"Ah--ah--nothing like plenty of change when you are young. Bad climate, though, Ashantee, isn't it? You'll have to be careful Yellow Jack doesn't lay you by the heels. He's a deuce of a fellow out there, from all I've heard. Eh?"
"I must take my chance of that, sir, as other people have to do."
"You talk like a lad of spirit. Snap your fingers in the face of Yellow Jack, and ten to one he'll glance at you and pass you by. It's the tremblers he lays hold of first."
"Why should you be chosen, Mr. Conroy, for these posts of danger?" inquired Ella. "Cannot some one else share such duties?"
"Is it not possible that I may prefer such duties to any other? They do not suit everyone. As it happens they suit me."
"Have you no mother or sister--who may fear your running into unnecessary dangers?"
"I have neither mother nor sister.

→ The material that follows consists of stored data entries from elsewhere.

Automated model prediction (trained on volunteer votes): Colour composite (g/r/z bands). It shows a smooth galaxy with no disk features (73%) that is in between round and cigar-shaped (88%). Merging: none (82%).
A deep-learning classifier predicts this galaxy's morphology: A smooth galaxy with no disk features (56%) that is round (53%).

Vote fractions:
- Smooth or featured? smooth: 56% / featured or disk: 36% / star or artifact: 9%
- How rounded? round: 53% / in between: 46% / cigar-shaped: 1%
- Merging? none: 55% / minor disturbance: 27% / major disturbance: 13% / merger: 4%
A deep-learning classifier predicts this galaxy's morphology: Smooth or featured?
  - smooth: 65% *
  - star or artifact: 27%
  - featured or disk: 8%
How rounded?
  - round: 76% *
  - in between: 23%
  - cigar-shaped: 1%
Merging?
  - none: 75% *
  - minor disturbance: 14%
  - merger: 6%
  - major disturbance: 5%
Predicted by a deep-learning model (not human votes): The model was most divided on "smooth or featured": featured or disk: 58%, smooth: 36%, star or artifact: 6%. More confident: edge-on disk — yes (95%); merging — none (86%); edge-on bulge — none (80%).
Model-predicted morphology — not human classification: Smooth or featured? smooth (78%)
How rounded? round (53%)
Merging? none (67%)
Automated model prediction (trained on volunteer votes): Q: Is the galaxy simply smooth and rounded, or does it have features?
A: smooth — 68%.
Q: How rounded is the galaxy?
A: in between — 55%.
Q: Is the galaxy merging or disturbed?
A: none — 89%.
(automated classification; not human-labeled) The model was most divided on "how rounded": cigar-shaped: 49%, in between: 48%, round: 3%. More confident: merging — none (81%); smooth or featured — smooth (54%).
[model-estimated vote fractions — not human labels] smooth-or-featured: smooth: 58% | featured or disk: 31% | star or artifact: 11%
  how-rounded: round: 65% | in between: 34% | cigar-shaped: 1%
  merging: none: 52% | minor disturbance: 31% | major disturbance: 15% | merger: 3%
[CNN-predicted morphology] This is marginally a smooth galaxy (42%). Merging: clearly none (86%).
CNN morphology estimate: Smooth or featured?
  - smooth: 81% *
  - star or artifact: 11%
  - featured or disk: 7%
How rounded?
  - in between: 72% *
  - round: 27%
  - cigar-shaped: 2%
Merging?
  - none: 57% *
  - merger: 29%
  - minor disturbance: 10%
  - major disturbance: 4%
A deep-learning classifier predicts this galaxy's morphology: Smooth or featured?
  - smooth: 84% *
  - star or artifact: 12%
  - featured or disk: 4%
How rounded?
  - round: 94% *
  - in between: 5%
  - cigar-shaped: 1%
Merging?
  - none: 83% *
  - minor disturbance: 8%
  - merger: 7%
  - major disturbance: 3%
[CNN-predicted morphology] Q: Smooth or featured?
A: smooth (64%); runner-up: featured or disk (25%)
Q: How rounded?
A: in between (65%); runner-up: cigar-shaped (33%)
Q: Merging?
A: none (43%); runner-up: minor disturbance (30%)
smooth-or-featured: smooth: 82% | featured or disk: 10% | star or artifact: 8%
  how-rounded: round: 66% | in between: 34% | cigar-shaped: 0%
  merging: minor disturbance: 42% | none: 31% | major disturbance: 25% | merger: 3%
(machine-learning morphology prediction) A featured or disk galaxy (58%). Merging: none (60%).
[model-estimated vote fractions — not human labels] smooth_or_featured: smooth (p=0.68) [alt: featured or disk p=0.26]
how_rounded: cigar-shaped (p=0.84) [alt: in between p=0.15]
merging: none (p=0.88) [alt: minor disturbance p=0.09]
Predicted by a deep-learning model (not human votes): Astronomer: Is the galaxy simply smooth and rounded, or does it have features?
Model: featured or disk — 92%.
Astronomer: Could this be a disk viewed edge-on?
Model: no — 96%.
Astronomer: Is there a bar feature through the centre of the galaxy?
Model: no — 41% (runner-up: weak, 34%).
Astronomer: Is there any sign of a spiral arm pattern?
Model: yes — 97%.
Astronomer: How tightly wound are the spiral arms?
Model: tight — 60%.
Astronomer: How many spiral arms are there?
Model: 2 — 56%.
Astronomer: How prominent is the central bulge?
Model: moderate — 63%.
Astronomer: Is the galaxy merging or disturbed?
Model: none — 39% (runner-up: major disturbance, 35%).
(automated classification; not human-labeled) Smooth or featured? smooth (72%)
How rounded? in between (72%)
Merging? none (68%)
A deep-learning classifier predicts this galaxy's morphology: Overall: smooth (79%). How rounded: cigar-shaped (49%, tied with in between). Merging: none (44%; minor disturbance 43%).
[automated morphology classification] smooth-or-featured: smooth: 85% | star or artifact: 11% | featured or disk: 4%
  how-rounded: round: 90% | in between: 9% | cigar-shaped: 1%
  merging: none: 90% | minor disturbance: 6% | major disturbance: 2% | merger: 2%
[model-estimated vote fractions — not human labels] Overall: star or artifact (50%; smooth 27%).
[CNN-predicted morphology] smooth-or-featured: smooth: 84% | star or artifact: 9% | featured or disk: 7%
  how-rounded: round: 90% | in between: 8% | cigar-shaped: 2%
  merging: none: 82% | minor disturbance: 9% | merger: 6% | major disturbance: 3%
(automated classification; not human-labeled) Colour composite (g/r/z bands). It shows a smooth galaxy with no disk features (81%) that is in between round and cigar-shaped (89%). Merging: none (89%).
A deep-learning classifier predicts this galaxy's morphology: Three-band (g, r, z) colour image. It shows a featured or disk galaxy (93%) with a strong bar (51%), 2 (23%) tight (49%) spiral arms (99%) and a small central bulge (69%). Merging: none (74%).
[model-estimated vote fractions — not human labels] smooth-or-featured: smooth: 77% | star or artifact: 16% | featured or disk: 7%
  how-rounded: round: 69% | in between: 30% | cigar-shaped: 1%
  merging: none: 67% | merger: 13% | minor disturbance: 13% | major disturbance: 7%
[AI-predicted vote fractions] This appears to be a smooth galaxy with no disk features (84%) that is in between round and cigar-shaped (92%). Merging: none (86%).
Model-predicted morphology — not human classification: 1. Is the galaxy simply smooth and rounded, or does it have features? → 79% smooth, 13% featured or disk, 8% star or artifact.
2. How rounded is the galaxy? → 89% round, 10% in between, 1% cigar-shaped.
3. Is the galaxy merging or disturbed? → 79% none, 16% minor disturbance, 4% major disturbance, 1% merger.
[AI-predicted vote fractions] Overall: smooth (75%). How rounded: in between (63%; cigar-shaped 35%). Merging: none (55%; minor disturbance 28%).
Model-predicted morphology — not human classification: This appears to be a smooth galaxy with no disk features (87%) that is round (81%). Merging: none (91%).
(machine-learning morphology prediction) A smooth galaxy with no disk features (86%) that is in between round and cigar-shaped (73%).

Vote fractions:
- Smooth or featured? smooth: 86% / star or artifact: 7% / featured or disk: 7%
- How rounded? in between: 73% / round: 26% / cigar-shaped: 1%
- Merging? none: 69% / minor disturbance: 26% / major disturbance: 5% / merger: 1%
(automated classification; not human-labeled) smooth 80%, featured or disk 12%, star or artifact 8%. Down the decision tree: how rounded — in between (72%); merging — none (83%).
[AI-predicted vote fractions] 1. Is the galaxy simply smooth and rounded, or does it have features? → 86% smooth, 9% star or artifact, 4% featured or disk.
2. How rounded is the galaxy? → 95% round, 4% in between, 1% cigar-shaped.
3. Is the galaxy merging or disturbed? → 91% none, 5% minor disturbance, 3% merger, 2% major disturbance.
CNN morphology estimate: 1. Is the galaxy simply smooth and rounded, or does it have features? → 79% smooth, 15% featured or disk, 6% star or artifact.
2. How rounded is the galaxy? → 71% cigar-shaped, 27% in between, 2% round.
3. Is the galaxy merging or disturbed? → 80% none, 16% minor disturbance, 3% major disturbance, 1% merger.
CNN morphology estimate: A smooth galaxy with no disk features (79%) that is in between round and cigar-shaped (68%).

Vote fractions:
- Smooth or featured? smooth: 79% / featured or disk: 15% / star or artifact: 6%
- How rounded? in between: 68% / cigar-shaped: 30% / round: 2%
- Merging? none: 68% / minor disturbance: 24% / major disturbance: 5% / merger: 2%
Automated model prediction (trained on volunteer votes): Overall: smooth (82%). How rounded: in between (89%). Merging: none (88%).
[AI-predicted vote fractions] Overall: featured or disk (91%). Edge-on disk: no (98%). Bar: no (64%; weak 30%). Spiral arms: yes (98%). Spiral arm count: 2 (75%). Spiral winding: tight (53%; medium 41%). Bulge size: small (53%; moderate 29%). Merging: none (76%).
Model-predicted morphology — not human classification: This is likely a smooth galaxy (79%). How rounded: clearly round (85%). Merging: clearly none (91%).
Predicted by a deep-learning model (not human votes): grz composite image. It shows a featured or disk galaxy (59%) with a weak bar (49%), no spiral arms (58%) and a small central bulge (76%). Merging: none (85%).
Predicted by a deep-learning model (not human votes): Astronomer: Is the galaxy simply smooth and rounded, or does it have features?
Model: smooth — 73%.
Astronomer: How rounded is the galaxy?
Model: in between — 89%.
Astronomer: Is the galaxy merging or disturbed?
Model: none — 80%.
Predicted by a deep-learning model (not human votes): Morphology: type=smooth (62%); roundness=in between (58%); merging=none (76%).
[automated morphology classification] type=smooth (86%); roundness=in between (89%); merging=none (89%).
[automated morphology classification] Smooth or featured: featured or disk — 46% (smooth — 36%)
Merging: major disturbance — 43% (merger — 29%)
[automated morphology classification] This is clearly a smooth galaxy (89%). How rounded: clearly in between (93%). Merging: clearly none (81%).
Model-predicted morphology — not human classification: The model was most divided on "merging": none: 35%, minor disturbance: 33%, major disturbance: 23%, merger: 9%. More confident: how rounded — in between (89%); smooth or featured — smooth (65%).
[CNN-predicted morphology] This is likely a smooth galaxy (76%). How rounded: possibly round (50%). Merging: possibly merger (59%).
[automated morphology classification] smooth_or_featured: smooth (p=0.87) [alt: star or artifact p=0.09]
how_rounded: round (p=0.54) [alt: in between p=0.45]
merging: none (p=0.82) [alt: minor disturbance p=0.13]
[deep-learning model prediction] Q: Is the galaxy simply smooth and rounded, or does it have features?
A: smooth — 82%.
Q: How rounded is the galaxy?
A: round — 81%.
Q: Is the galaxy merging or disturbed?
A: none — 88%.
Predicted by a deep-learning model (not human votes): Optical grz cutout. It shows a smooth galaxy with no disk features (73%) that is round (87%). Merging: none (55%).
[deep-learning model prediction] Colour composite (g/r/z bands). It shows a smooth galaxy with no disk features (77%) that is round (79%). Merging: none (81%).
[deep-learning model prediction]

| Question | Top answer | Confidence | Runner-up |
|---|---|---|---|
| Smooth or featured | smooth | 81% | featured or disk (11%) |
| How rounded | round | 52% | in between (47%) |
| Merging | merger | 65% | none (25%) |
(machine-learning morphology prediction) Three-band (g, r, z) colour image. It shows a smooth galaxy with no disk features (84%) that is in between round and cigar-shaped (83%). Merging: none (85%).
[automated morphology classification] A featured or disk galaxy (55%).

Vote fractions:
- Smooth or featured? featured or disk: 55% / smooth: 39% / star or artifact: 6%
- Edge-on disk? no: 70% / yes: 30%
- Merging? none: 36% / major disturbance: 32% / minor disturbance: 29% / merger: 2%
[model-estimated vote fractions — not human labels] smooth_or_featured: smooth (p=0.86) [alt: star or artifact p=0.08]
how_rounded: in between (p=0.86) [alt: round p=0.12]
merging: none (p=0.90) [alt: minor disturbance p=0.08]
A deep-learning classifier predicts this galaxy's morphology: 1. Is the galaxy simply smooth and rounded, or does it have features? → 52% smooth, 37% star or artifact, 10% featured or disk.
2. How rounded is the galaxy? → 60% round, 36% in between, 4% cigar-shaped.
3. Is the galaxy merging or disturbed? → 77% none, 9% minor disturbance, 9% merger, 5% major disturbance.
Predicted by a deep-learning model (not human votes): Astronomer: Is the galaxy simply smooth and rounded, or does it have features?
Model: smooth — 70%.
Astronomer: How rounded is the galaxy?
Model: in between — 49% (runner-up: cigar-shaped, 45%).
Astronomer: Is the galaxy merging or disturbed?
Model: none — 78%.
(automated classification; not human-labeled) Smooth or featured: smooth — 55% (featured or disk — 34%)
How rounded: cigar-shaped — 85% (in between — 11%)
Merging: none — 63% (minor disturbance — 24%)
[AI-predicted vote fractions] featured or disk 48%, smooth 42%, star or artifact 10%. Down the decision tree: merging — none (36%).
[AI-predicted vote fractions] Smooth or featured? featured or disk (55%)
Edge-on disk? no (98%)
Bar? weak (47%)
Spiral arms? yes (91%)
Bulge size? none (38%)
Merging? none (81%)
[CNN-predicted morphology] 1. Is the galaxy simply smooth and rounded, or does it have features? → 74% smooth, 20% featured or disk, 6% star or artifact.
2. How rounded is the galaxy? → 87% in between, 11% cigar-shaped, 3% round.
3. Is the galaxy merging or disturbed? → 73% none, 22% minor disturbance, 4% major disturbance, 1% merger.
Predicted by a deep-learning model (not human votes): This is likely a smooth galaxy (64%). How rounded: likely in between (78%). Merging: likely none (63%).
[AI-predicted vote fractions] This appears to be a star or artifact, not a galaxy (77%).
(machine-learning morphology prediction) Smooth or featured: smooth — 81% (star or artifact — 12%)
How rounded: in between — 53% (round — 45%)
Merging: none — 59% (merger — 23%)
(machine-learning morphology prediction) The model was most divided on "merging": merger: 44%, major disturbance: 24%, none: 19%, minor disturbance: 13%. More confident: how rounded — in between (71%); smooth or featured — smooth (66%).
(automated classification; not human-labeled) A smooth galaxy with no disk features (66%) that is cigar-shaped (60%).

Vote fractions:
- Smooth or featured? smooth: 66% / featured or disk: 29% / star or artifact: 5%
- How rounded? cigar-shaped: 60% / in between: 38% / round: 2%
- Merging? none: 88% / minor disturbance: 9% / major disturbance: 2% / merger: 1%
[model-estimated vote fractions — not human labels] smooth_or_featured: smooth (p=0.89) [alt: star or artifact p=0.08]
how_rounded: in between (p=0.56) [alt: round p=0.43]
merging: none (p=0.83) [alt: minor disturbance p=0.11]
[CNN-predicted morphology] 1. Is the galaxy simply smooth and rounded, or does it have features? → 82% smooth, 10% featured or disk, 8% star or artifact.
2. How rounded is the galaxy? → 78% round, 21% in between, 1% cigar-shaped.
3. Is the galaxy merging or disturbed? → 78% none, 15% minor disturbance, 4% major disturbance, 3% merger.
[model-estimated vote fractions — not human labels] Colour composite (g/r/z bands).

I have a father; but he lets me do what seems right in my own eyes."
Mr. Denison took what for him was a very cordial leave of Conroy.
"If I am alive when you come back," he said, as he held the younger man's hand in his for a moment, "do not forget that there will be a welcome for you at Heron Dyke. If I am not alive--then it won't matter, so far as I am concerned."
Ella took leave of Conroy at the door. Hardly more than a dozen words passed between them.